Assessing Competencies

 

Interdisciplinarity

 

Although an appreciation and understanding of interdisciplinary connections is not an explicitly articulated competency in either the SFFP or the Vision and Change (AAAS) report, it is explicit in the design and goals of the NEXUS project. It is an explicit goal of the NEXUS Physics course that students develop a good sense of the value of physics for biology and understand its connections to chemistry and math.

 

In order to be able to assess our success in helping students develop this competency, we need to deconstruct it -- break it up into identifiable and testable components.

 

Competency decomposition

 

 

Assessment

Since most of the detailed goals of this competency are student attitudes, we build our assessment on the UMd PERG and BERG's  experience with developing Likert-scale attitude surveys ("strongly agree, agree, ...strongly disagree"). Over the past 15 years the group has developed the Maryland Physics Expectations Survey (MPEX) versions I* (for calculus-based classes) and II** (for less mathematically oriented classes) and the Maryland Biology Expectations survey (MBEX). The MPEX-I has been delivered widely (to tens of thousands of students) and has been translated into multiple languages*** and been the inspiration for the development of similar surveys, including one in chemistry.****

 

We are in the process of developing an Interdisciplinarity Expectations Module (IDEM) of approximately 10 items that can be combined with the MPEX, MBEX, or ChemX to probe student expectations of the role of interdisciplinary knowledge in their science learning.

 

 

* Student expectations in introductory physics, Edward F. Redish, Jeffery M. Saul, and Richard N. Steinberg, Am. J. Phys. 66, 212-224 (1998).

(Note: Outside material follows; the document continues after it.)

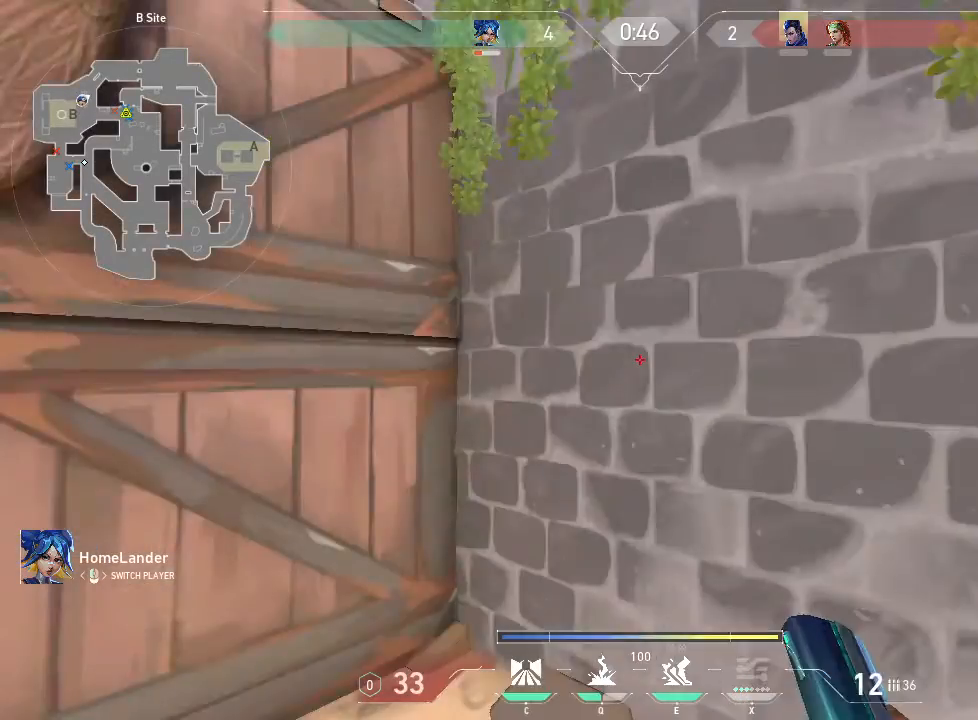
{"keys": ["e"], "mouse": [], "events": []}
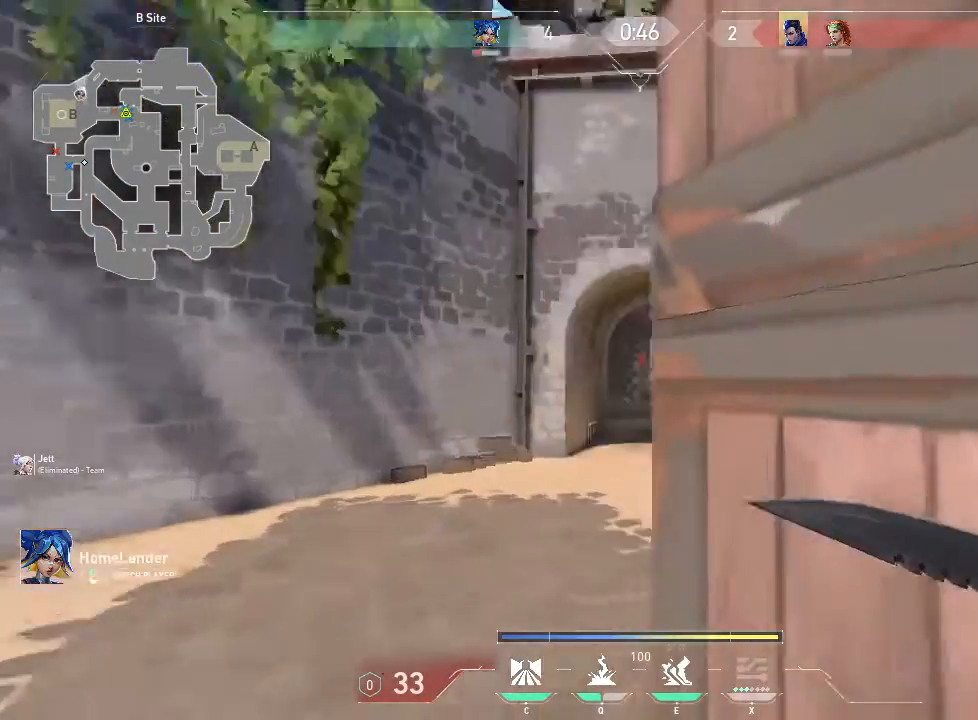
{"keys": ["e"], "mouse": [], "events": []}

** Comparing and contrasting different methods for probing student epistemology and epistemological development in introductory physics, T. McCaskey, PhD Dissertation, University of Maryland, Department of Physics (2009), Chapter 3.

*** In particular, Turkish, Japanese, and Finnish.

**** New instrument for measuring student beliefs about physics and learning physics: The Colorado Learning Attitudes about Science Survey, W. Adams, K. Perkins, M. Dubson, N. Finkelstein, and C. Wieman, Phys. Rev. ST- PER 2, 010101 (2006); CHEMX: An Instrument To Assess Students' Cognitive Expectations for Learning Chemistry, N. Grove, S. Bretz, J. Chem. Ed. 84, 1524 (2007).